America First Is Turning Into America Last
Within days of entering office, President Donald Trump made good on one of his signature campaign promises and pulled the U.S. out of the Trans Pacific Partnership (TPP), a mammoth trade deal encompassing 12 Asian and Pacific countries making up 40% of the world economy. With the stroke of a pen he undid five years of painstaking negotiations that would have cut 18,000 tariffs on U.S. manufacturing, agricultural, automotive and other products sold to other TPP countries.
Beyond sinking hopes for free trade, the move marked a sea change in U.S. foreign policy. Obama’s effort to head off growing Chinese influence in the region by pulling its neighbors back into the U.S.’s economic orbit, would be replaced by Trump’s ‘America First’ ethos, involving a retrenchment from overseas engagement and the liberal use of tariffs to punish countries deemed to be ‘ripping off’ America with trade policies.
But a hundred days into Trump’s term, there are reasons for optimism: if Washington was seen for the better part of a century as the main force advancing free trade and economic integration, recent events show that other countries can just as easily pick up that mantle. While the President may have tempered his hardline positions on free trade – leaving the door open to the renegotiation of NAFTA rather than the outright withdrawal he had promised on the campaign trail – the TPP is one train set to leave the station with or without the U.S. on board.
Indeed, Japan has been leading the effort to resuscitate the pact, with two meetings planned in May – one in Canada and the other on the sidelines of an Asia-Pacific Economic Cooperation (APEC) meeting Vietnam – to discuss moving forward with an 11-country agreement. The thinking seems to be that even without the U.S, and the 60% of the bloc’s GDP that it represented, there are still gains to be made in terms of increased access to steadily-growing medium-sized economies like Vietnam, Chile and Peru. Also, for countries like Vietnam and Japan, for whom TPP offers a sense of security against what they see as the threat of Chinese hegemony in the region, any agreement that shores up their economic defenses is better than none.

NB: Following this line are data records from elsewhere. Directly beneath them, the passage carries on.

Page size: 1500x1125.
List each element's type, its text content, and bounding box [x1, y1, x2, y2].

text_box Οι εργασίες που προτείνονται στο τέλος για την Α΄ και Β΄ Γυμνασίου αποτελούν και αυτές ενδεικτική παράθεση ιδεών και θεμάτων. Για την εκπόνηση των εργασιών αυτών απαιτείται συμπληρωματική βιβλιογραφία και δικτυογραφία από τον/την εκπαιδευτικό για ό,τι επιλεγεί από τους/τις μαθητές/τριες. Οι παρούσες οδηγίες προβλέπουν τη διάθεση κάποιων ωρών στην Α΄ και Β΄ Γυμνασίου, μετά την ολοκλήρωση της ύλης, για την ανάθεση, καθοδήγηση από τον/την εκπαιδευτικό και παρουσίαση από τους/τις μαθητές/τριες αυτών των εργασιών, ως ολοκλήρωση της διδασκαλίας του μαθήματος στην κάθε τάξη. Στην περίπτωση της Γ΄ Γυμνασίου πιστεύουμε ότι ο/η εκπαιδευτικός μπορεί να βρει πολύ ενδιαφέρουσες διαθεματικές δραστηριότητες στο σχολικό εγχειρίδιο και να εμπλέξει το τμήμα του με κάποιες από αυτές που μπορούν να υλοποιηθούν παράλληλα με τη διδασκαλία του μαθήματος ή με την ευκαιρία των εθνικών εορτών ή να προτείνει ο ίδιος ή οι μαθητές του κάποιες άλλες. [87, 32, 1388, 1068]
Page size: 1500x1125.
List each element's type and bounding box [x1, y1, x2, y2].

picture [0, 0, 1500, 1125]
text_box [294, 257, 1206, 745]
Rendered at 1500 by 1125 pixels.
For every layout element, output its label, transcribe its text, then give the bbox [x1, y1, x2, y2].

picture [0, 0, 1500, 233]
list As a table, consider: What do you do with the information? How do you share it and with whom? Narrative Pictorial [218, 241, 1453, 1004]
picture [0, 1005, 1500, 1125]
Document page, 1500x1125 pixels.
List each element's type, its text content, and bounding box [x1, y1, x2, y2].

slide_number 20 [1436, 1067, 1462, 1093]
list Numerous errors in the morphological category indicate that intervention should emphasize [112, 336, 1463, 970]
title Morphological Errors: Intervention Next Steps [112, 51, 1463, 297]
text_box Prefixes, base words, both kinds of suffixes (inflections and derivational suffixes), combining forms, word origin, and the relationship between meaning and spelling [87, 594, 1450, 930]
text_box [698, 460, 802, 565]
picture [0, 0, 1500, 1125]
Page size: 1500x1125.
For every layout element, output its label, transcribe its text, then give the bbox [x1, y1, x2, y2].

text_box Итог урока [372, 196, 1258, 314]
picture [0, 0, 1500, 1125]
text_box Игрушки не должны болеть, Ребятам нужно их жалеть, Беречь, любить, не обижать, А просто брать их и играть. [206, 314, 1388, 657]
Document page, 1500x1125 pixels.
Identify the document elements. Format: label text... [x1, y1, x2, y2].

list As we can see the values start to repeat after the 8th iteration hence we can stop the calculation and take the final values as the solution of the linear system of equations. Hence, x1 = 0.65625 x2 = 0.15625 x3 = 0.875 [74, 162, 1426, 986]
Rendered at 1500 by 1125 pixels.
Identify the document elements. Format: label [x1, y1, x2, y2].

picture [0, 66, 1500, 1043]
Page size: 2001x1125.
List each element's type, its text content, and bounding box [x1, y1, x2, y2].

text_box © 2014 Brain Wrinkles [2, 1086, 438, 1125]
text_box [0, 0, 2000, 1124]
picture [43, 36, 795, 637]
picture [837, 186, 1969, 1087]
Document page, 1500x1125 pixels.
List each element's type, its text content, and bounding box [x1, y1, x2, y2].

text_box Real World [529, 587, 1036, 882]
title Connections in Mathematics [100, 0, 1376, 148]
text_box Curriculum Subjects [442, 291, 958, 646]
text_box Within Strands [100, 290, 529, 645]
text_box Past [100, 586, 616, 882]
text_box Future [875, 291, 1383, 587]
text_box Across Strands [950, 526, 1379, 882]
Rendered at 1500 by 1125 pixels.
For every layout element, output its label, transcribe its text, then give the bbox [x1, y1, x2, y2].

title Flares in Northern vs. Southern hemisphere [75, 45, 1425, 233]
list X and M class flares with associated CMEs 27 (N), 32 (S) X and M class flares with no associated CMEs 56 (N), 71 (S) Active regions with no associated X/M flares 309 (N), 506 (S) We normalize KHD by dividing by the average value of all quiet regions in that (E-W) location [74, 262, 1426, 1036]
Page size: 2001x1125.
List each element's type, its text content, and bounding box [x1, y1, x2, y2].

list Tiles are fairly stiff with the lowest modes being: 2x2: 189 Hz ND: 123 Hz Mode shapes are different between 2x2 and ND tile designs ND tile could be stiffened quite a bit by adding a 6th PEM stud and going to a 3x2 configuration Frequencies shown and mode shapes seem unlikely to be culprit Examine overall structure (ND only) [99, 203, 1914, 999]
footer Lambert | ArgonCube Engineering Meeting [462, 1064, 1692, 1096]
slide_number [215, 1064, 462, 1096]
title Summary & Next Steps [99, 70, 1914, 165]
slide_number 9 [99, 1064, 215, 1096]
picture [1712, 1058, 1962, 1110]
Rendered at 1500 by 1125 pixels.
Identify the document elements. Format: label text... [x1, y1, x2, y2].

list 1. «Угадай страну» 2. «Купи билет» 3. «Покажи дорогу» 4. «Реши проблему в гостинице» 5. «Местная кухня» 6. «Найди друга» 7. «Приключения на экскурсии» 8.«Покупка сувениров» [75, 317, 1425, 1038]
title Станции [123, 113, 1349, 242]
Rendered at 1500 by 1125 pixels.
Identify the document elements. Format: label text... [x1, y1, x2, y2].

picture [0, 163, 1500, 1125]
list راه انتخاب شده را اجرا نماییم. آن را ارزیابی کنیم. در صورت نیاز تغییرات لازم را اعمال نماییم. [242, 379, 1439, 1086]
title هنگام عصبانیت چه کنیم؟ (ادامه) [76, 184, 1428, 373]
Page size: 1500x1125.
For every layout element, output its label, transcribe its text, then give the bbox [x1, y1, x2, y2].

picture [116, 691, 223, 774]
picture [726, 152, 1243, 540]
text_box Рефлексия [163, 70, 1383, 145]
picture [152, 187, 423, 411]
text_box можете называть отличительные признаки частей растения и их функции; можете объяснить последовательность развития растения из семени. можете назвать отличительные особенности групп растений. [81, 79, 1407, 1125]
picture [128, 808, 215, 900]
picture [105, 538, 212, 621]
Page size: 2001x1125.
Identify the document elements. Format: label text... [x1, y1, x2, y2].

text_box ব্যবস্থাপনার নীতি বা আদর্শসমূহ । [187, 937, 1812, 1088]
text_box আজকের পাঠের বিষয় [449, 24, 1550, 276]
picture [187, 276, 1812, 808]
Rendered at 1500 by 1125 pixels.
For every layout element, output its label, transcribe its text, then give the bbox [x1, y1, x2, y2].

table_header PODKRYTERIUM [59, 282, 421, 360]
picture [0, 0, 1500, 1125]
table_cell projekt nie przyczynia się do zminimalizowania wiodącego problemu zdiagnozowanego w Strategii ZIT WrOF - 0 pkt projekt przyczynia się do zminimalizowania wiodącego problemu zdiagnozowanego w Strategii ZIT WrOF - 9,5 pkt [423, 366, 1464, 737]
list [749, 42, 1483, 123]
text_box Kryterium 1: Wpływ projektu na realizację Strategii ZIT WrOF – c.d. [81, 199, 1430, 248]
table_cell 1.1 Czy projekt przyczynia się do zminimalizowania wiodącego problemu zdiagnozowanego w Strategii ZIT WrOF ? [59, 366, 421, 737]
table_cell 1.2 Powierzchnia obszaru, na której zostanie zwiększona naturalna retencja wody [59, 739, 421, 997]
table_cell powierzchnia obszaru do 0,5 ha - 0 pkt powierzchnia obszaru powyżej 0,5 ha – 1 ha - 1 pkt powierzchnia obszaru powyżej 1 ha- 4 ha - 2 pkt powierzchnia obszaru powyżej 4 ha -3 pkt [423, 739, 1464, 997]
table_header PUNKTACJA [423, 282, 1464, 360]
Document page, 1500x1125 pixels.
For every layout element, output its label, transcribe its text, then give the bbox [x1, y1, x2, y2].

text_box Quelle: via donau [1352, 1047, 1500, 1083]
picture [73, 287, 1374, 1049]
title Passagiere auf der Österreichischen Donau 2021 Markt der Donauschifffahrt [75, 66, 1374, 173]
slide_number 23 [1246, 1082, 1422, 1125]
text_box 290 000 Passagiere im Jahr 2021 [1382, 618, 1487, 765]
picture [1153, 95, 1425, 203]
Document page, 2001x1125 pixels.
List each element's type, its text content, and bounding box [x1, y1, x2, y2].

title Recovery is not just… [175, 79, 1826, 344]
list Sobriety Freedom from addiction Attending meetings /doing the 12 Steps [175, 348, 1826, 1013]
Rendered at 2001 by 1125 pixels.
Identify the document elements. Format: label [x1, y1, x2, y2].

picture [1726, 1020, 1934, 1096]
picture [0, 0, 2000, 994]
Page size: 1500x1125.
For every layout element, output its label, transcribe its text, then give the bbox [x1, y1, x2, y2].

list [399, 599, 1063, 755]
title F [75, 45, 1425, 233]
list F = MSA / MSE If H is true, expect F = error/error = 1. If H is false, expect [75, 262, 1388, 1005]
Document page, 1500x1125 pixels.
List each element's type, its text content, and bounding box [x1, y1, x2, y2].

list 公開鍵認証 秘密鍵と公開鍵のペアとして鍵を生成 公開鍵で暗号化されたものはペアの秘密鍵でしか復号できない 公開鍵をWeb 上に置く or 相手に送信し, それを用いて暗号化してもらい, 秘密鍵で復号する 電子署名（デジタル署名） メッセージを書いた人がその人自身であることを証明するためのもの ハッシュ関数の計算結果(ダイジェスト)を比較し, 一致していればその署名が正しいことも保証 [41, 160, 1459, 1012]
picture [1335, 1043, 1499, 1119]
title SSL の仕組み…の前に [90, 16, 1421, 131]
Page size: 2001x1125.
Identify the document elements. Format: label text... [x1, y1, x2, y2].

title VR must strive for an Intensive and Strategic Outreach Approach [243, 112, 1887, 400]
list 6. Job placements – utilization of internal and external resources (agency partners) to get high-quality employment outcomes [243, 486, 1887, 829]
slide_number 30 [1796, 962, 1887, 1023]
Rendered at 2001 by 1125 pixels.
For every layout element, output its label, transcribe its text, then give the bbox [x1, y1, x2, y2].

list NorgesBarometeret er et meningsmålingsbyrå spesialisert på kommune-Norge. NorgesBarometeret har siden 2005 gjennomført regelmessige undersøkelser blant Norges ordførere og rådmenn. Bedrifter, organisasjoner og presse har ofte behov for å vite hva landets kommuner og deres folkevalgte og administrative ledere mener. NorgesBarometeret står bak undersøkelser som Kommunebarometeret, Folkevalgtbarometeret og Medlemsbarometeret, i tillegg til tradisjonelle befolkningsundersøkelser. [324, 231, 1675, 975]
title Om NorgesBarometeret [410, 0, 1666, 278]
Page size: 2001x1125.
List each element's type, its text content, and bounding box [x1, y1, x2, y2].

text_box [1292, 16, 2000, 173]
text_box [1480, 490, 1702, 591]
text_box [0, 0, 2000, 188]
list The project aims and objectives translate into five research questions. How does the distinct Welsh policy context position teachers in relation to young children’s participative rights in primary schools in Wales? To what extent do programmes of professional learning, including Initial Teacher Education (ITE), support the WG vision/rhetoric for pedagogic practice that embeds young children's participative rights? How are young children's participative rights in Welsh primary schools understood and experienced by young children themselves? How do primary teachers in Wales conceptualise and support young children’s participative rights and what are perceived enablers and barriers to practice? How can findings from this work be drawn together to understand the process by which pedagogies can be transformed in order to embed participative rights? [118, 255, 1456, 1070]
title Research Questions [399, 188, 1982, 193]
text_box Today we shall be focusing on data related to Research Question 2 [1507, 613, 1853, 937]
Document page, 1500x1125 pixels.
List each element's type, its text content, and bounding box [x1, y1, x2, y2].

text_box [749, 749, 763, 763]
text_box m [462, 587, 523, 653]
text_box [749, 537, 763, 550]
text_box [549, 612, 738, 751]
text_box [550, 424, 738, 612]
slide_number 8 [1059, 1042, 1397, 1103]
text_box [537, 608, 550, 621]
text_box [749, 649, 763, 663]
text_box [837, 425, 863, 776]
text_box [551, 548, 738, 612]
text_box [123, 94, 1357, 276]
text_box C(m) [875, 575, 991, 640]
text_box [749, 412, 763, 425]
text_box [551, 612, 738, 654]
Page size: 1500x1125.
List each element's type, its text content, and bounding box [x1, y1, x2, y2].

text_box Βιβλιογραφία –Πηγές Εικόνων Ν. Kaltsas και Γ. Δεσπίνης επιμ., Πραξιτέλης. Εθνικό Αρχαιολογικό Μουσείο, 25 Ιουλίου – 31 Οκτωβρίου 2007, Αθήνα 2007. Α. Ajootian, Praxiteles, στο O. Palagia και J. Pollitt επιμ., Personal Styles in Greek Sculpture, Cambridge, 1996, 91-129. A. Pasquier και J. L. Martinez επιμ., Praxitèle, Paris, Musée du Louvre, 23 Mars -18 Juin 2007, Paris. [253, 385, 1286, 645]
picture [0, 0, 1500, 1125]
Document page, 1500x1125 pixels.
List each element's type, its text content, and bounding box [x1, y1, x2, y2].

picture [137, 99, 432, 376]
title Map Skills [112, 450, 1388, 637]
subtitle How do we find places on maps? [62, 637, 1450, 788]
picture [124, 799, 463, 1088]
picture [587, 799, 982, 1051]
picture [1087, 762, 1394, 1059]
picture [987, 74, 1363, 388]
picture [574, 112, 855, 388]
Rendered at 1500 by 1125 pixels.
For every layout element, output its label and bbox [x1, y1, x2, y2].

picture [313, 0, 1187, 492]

If, for many Asian countries, China is the bogeyman from whom they wish to escape into the embrace of the U.S., in the Americas themselves, the opposite can said to be true. After years of shunning large-scale Chinese investment out of deference to Washington, Mexico looks increasingly willing to break the taboo and welcome Chinese money into its economy. Earlier this year, a Chinese oil company snapped up concessions in two deep-water oilfields in the Gulf of Mexico. And in February, a deal was signed between Mexican billionaire Carlos Slim and the Anhui Jianghuai Automobile Company to produce 40,000 SUVs per year in Hidalgo. This has come about partly as a genuine need to diversify the country’s economy, which is dependent on the U.S. market for 80% of its exports, and partly as a way of getting back at Trump for his relentless Mexico bashing. Either way, securing much-needed jobs for Mexican workers can only come as a boost to beleaguered Mexican president Peña Nieto.
Another TPP member that has flung open its doors to Chinese investment is Peru. Indeed, when the Peruvian president, Pedro Pablo Kuczynski, made his first trip abroad last year it was to Beijing rather than Washington. And in March, Peru joined the Asian Infrastructure Investment Bank, headquartered, again, in Beijing. All of which serves to cement China’s position as the Latin American country’s number one trading partner. Last year, Peru signed an agreement with the E.U. allowing its citizens 90-day visa-free access to the Schengen area. The development came after a consortium led by France’s Imprimerie Nationale and including Mexico’s Gemalto rolled out a revamped biometric passport in full compliance with European standards.
Not to be outdone, the E.U. is also picking up the spoils of Washington’s neglect toward its regional allies. Brussels and Mercosur, a five member sub-regional development bloc of South American countries with a combined GDP of $4.1 trillion, are currently at an advanced stage of negotiations on a free trade deal that would tie Europe’s market of over 500 million consumer to the bloc’s 250 million. While the usual sticking points over market access for sensitive industries like agriculture remain to be ironed out, the benefits of the deal once it passes could be substantial. It is estimated that the elimination of tariffs could be worth some €4.4 billion a year to European exporters and it could open up new markets for European steel products allowing producers to compete with their cheaper Chinese counterparts.
The picture emerging then is of countries rushing to fill the vacuum left in the wake of America’s withdrawal from world trade. And ironically, given Trump’s repeated warnings about Chinese trade practices, China looks likely to swallow up the majority of the spoils, even as other countries band together to get a seat at the table. ‘America First’ could wind up leaving America last.